MLflow integration for DataRobot

Availability information

The MLflow integration for DataRobot is a preview feature. Contact your DataRobot representative or administrator for information on using this feature.

The MLflow integration for DataRobot allows you to export a model from MLflow and import it into the DataRobot Model Registry, creating key values from the training parameters, metrics, tags, and artifacts in the MLflow model.

Prerequisites for the MLflow integration

The MLflow integration for DataRobot requires the following:

  • Python >= 3.9
  • DataRobot >= 9.0

This integration library uses a preview API endpoint; the DataRobot user associated with your API token must have Owner or User permissions for the DataRobot model package.

Install the MLflow integration for DataRobot

You can install the datarobot-mlfow integration with pip:

pip installation
pip install datarobot-mlflow

If you are running the integration on Azure, use the following command:

Azure pip installation
pip install "datarobot-mlflow[azure]"

Configure command line options

The following command line options are available for the drflow_cli:

Option Description
--mlflow-url Defines the MLflow tracking URL; for example:
  • Local MLflow: "file:///Users/me/mlflow/examples/mlruns"
  • Azure Databricks MLflow: "azureml://region.api.azureml.ms/mlflow/v1.0/subscriptions/subscription-id/resourceGroups/resource-group-name/providers/Microsoft.MachineLearningServices/workspaces/azure-ml-workspace-name"
--mlflow-model Defines the MLflow model name; for example, "cost-model".
--mlflow-model-version Defines the MLflow model version; for example, "2".
--dr-url Provides the main URL of DataRobot instance; for example, https://app.datarobot.com.
--dr-model Defines the ID of the registered model for key value upload; for example, 64227b4bf82db411c90c3209.
--prefix Provides a string to prepend to the names of all key values imported to DataRobot. The default value is empty.
--debug Sets the Python logging level to logging.DEBUG. The default level is logging.WARNING.
--verbose Prints information to stdout during the following processes:
  • Retrieving model from MLflow: prints model information.
  • Setting model data in DataRobot: prints each key value added to DataRobot.
--with-artifacts Downloads MLflow model artifacts to /tmp/model.
--service-provider-type Defines the service provider for validate-auth. The supported value is azure-databricks for Databricks MLflow in Azure.
--auth-type Defines the authentication type for validate-auth. The supported value is azure-service-principal for Azure Service Principal.
--action Defines the operation you want the MLflow integration for DataRobot to perform.

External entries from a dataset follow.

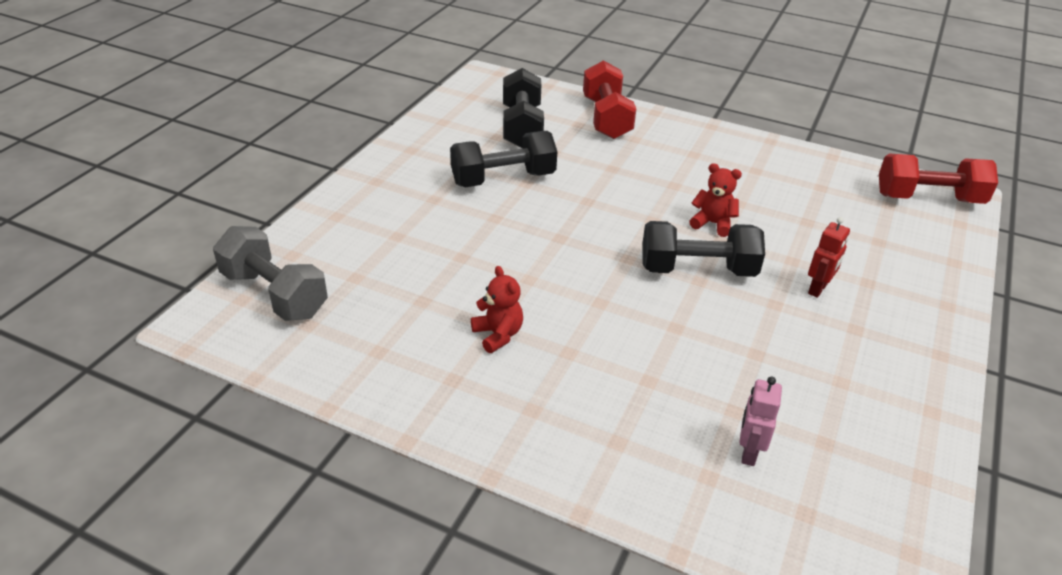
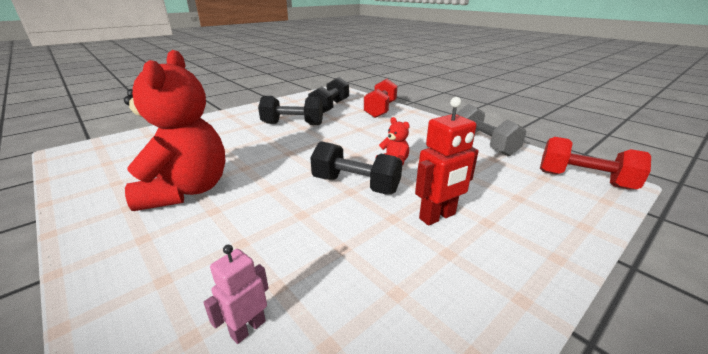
camera: 25 degrees right, 10 degrees down
grey dumbbell [213,226,328,321] -> grey dumbbell moved to [456,104,526,156]
red teddy bear [471,266,523,353] -> red teddy bear [124,50,226,211], size x2.47
red robot [808,217,850,298] -> red robot [415,97,479,226], size x1.63

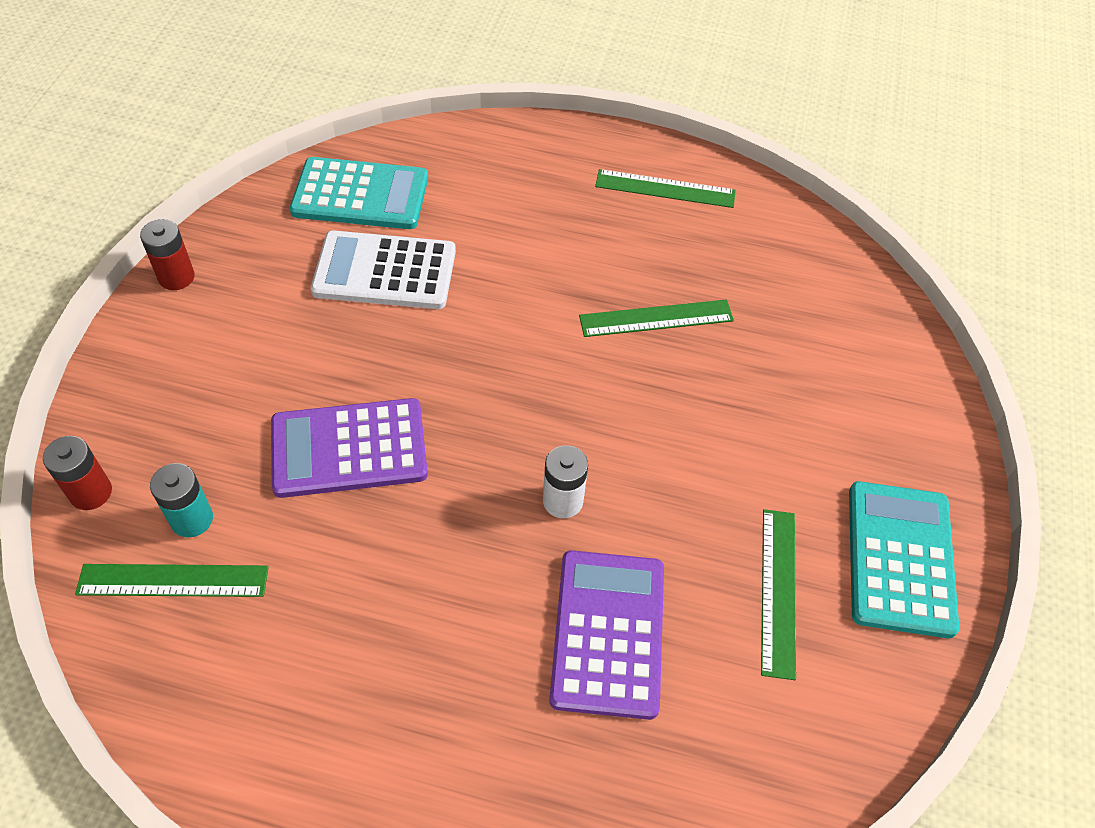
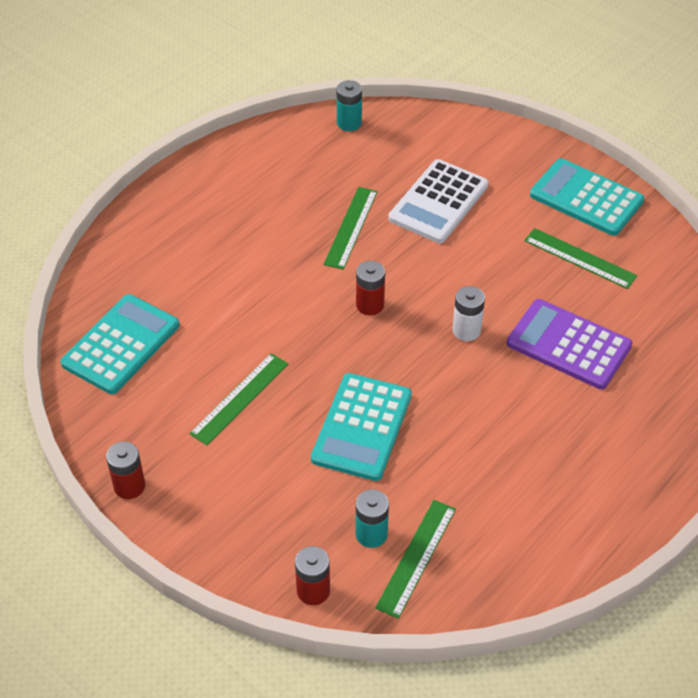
camera: 60 degrees left, 5 degrees down
purple calculator [271,398,428,498] -> turquoise calculator [311,373,412,481]
white calculator [311,230,456,309] -> white calculator moved to [388,159,489,243]
green ruler [595,169,736,208] -> green ruler moved to [189,353,288,445]
none -> turquoise battery [337,80,362,131]
none -> red battery [356,261,385,315]

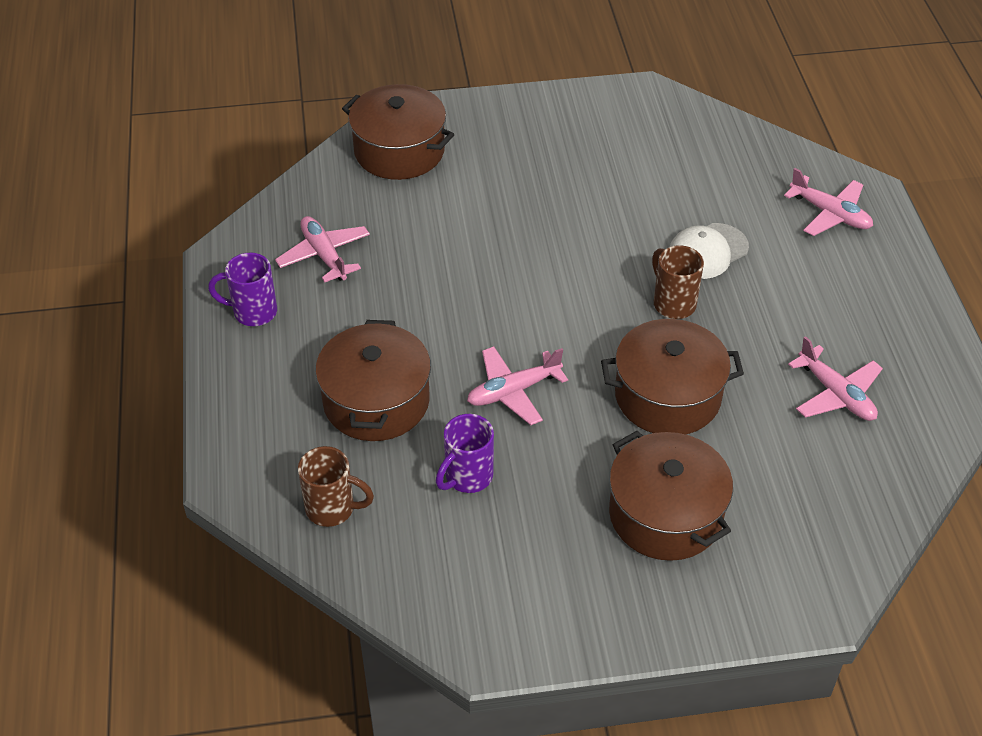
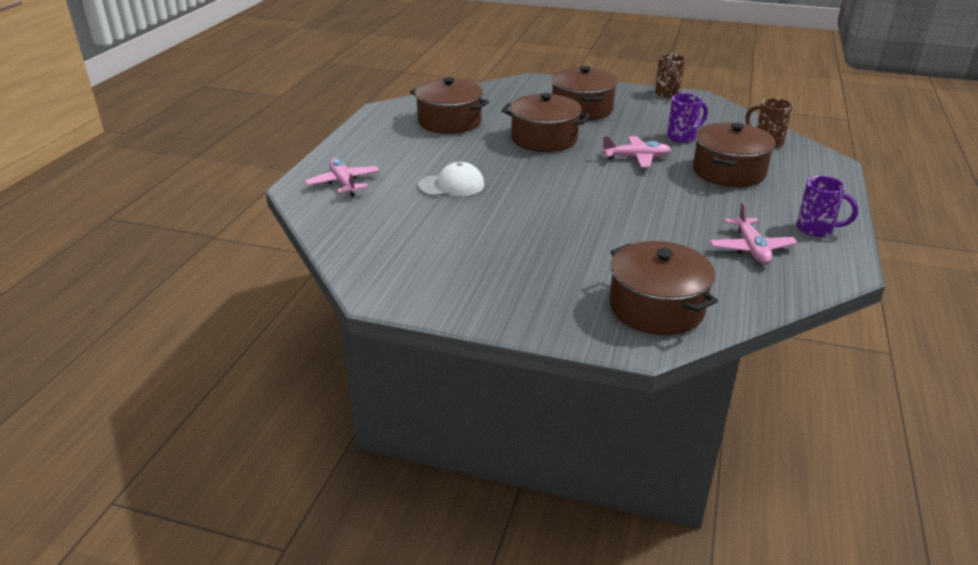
camera: 155 degrees left, 15 degrees down
brown mug [652,245,704,319] -> brown mug moved to [655,53,686,98]
pink plane [788,336,883,421] -> brown pot [410,77,489,134]

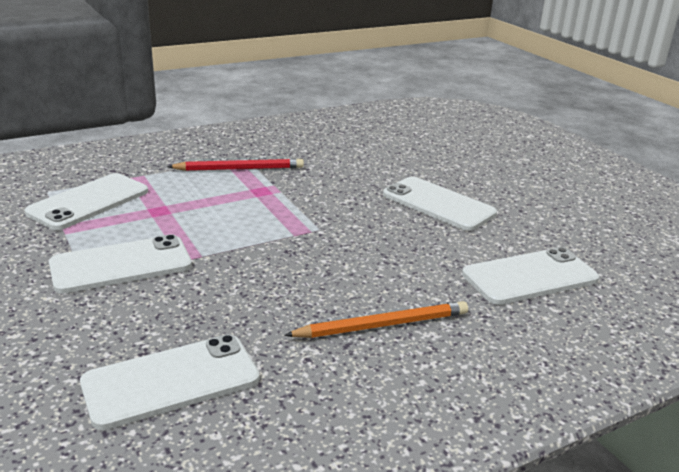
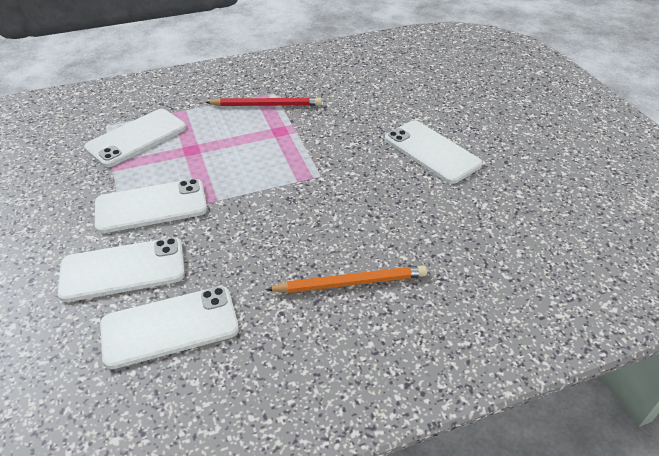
camera: 10 degrees right, 15 degrees up
white phone [462,247,599,305] -> white phone moved to [58,237,185,302]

The following command line operations are available for the --action option:

Action Description
sync Imports parameters, tags, metrics, and artifacts from an MLflow model into a DataRobot model package as key values. This action requires --mlflow-url, --mlflow-model, --mlflow-model-version, --dr-url, and --dr-model.
list-mlflow-keys Lists parameters, tags, metrics, and artifacts in an MLflow model. This action requires --mlflow-url, --mlflow-model, and --mlflow-model-version.
validate-auth Validates the Azure AD Service Principal credentials for troubleshooting purposes. This action requires --auth-type and --service-provider-type.

Set environment variables

In addition to the command line options above, you should also provide any environment variables required for your use case:

Environment variable Description
MLOPS_API_TOKEN A DataRobot API key, found in the DataRobot Developer Tools.
AZURE_TENANT_ID The Azure Tenant ID for your Azure Databricks MLflow instance, found in the Azure portal.
AZURE_CLIENT_ID The Azure Client ID for your Azure Databricks MLflow instance, found in the Azure portal.
AZURE_CLIENT_SECRET The Azure Client Secret for your Azure Databricks MLflow instance, found in the Azure portal.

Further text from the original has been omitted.